> _TO DO_: In the records below, count every line that contains the word "down" and report only the total.

> _MATERIAL FOR THIS EXERCISE_:

####

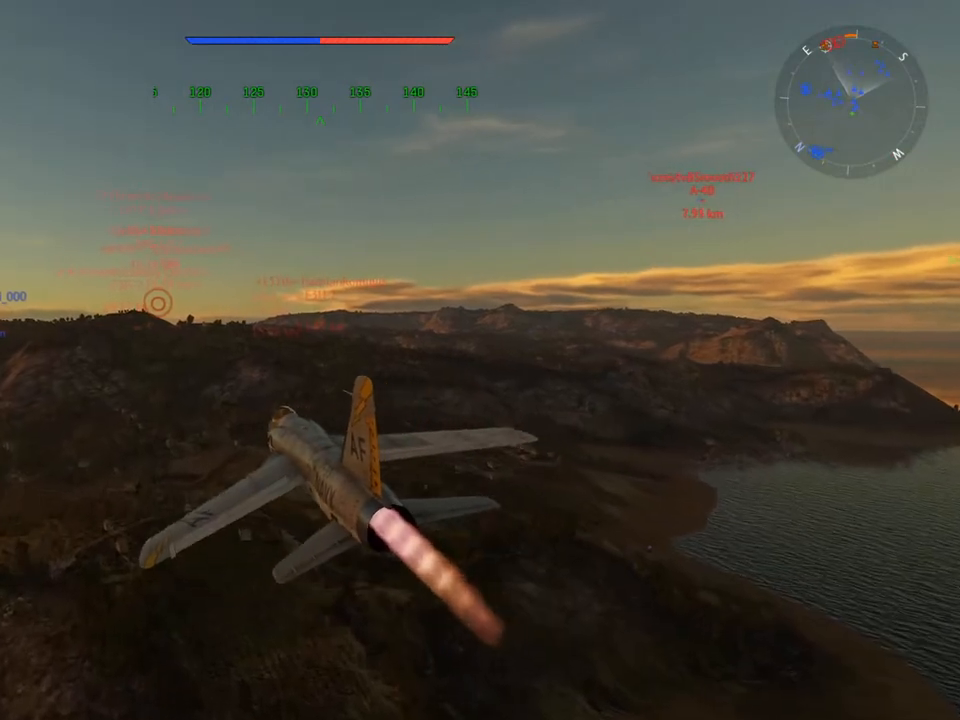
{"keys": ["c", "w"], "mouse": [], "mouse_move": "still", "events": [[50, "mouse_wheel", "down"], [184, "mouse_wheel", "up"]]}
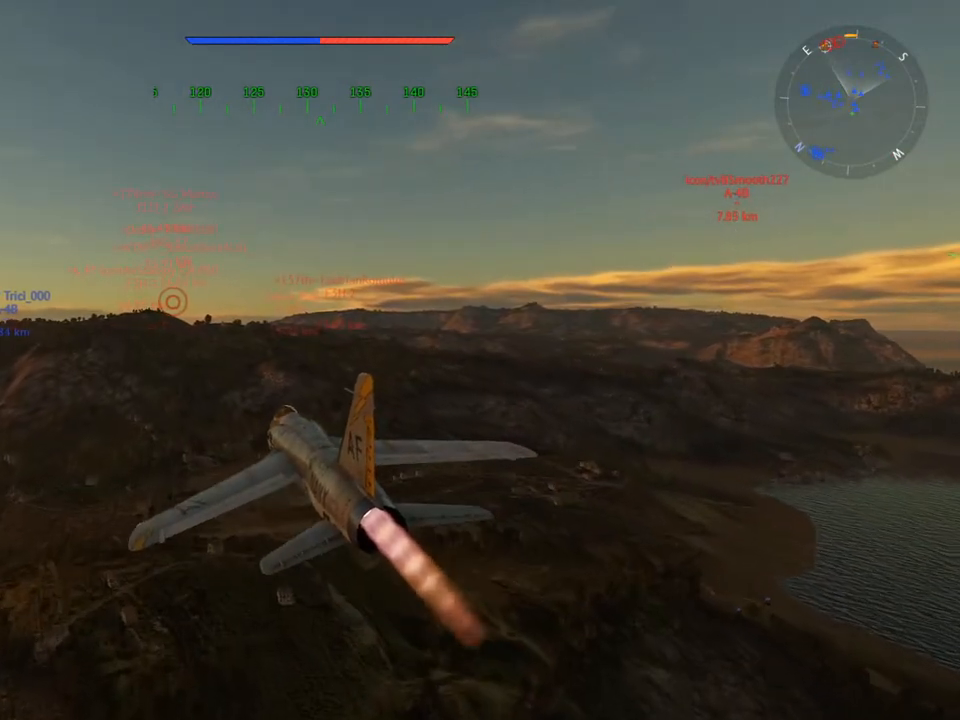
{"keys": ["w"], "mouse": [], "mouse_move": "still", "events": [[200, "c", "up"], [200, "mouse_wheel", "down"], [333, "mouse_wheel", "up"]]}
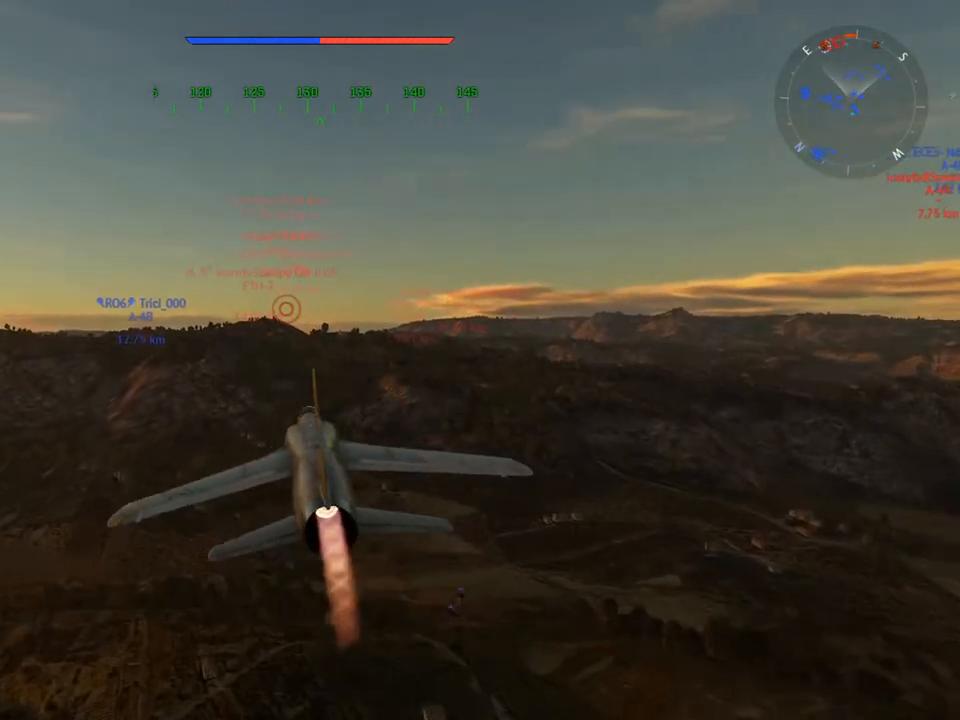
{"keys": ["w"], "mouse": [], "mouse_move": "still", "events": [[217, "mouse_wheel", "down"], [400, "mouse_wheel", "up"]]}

####

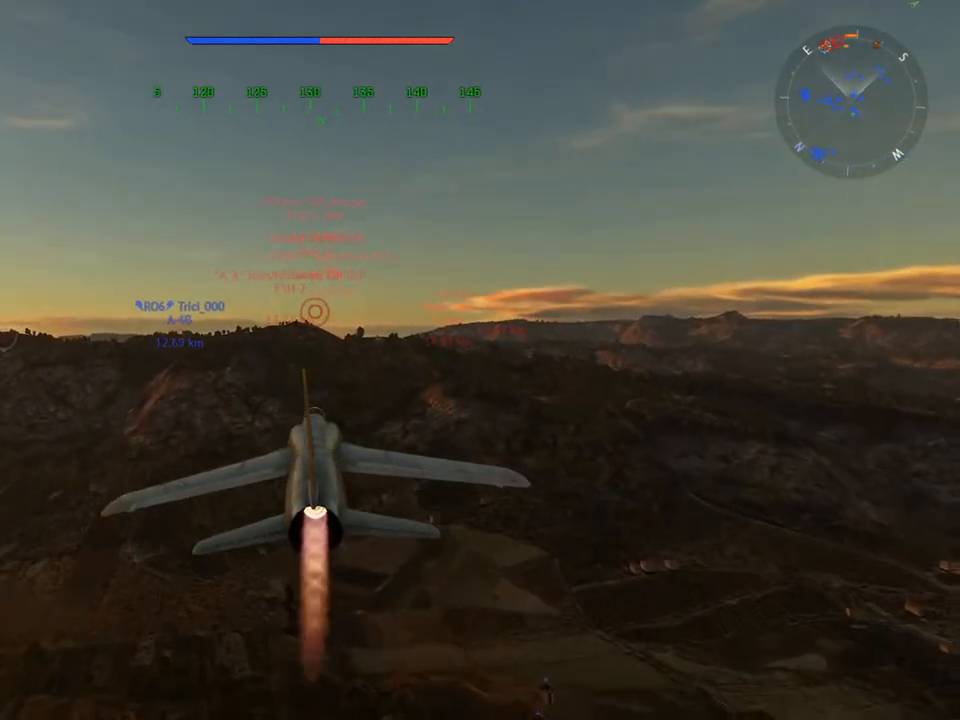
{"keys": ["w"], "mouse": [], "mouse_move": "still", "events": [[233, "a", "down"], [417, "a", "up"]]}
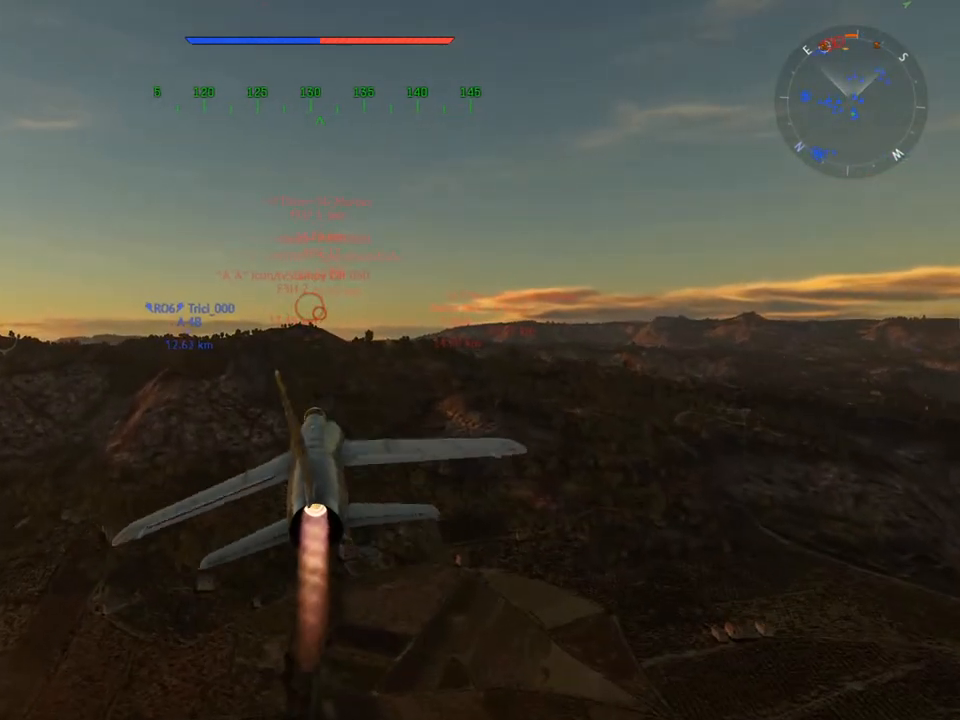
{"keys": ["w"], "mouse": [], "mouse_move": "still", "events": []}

####

> _FINAL ANSWER_: 4